Wednesday, April 16, 2008

Why I Stopped Reading Halting State

Halting State is nominated for the Hugo for Best Novel and is yet another generally well regarded novel from Charles Stross. So why did I pull out my bookmark around page 85, close the cover, and place the book on the pile to return back to the library?

Well, first, because it is due in three days and I'm pretty sure I'm not going to finish the book given that I spend the last week and a half reading the first 85 pages.

Second, because once again I find a Charles Stross novel to be far more exciting for its ideas than for the actual writing. I loved the concept of the police being called in to investigate a theft that took place within an online video game and the further explanation of exactly why this was a serious crime and what the real world repercussions were. Fantastic idea. The actual execution of that idea? Not so fantastic. Halting State is told in Second Person Perspective (where the reader is the character and the word "you" is used frequently...think the Choose Your Own Adventure books). Again, another great idea and actually well done, but somewhere in the midst of the Second Person narration I got a little bit lost. 85 pages, three viewpoint perspectives, and no real clue how it all fits. Yeah, Stross was beginning to bring things together and I know that I missed the real story of Halting State, but I felt that 85 pages was a little bit too long to get into it for Halting State. My other problem? The use of Scottish Dialect. At times it was damn near incomprehensible. The language might be English, but I had to work to parse sentence containing dialect.

But the real reason, and the main reason I stopped reading Halting State is because no matter how much I was interested in the idea of Halting State, the reality of Halting State was not a satisfying reading experience. I had copies of George R. R. Martin's The Armageddon Rag, Justina Robson's Selling Out, a couple of Elizabeth Bear novels, short stories from Lucius Shepard, Vandermeer's City of Saints and Madmen: Book of Ambergis, a zombie western from Joe R. Lansdale, and however many thousands of great books I've never read....and I really didn't want to spend the time reading Halting State and be frustrated by what I consider is not the man's best work.

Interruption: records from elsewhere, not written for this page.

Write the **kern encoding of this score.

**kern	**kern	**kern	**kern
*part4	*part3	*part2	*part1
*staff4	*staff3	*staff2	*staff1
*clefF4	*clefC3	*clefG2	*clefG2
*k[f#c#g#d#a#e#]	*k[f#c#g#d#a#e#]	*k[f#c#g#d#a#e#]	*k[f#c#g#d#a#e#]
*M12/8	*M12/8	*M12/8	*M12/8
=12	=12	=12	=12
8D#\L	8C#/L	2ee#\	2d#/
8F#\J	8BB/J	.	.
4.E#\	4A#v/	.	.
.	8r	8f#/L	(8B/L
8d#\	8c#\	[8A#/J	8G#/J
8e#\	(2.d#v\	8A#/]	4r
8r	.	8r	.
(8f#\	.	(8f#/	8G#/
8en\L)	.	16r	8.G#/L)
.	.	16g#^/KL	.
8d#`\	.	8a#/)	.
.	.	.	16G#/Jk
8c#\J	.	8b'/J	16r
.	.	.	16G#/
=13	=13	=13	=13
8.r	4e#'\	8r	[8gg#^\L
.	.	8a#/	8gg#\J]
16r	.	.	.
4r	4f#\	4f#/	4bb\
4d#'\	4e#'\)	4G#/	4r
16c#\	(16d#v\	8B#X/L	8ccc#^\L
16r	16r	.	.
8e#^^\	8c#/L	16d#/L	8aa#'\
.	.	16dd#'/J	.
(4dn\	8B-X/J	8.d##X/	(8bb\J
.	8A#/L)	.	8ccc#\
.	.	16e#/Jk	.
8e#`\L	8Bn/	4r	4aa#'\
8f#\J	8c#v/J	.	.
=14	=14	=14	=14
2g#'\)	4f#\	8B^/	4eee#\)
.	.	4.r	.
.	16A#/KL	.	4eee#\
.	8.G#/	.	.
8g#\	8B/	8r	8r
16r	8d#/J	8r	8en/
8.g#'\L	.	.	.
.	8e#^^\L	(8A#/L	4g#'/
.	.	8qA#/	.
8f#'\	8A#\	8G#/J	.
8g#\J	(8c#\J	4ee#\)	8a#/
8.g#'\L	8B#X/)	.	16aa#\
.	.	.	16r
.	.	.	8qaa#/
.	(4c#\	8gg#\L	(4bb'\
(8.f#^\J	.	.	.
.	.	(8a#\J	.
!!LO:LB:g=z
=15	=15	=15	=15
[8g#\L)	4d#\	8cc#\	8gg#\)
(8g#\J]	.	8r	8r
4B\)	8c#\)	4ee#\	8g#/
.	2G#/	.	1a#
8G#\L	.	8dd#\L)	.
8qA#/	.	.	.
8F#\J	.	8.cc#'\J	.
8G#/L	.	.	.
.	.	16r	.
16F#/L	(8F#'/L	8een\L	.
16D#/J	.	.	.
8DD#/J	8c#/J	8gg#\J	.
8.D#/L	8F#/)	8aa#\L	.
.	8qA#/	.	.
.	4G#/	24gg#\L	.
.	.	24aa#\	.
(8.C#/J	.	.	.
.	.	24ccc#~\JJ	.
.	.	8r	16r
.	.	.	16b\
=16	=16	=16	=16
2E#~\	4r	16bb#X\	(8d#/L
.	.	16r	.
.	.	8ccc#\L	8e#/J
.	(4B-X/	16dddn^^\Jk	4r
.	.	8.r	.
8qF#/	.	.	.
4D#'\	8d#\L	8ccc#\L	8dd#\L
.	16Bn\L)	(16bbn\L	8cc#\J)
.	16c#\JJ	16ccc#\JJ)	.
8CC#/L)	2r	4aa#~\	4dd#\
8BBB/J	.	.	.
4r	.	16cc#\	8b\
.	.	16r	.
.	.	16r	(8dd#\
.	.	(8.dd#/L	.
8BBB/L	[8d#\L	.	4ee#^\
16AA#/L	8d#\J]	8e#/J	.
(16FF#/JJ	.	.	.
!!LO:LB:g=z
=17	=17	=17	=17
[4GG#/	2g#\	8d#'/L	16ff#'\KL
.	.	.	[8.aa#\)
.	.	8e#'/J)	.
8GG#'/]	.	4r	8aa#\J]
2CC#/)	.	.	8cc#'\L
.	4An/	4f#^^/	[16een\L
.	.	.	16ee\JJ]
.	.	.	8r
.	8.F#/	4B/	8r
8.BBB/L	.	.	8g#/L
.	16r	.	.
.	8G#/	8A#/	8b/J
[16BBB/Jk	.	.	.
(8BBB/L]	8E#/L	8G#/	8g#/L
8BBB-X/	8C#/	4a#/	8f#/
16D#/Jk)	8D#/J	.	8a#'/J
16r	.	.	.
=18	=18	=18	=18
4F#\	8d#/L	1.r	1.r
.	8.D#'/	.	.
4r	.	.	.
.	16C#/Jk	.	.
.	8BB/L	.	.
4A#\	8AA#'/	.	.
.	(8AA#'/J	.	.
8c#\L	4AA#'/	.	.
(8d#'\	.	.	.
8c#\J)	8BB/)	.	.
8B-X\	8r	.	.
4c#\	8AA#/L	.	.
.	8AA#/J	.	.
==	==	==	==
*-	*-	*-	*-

I have something of a love / hate relationship with the fiction of Charles Stross. I believe his two Bob Howard / Laundry novels are absolutely fantastic. His Merchant Princes series is hit or miss, but is still overall fun to read. And then there is his more technical SF, I didn't finish Accelerando, I forced myself to read all of Singularity Sky, and I gave up on Iron Sunrise.

I know that Stross is extremely well regarded in the SF community, and I know that I am clearly not his target audience, but I really wanted to like Halting State and sign songs of praise about it...and I can't. I may be a bit simplistic in my reading and it may be that Stross just runs at a level way over my head, but I can't recommend that folks pick up the book.

Now...if Stross writes a third Laundry novel (following The Atrocity Archives, and The Jennifer Morgue), well, I'd be all over that.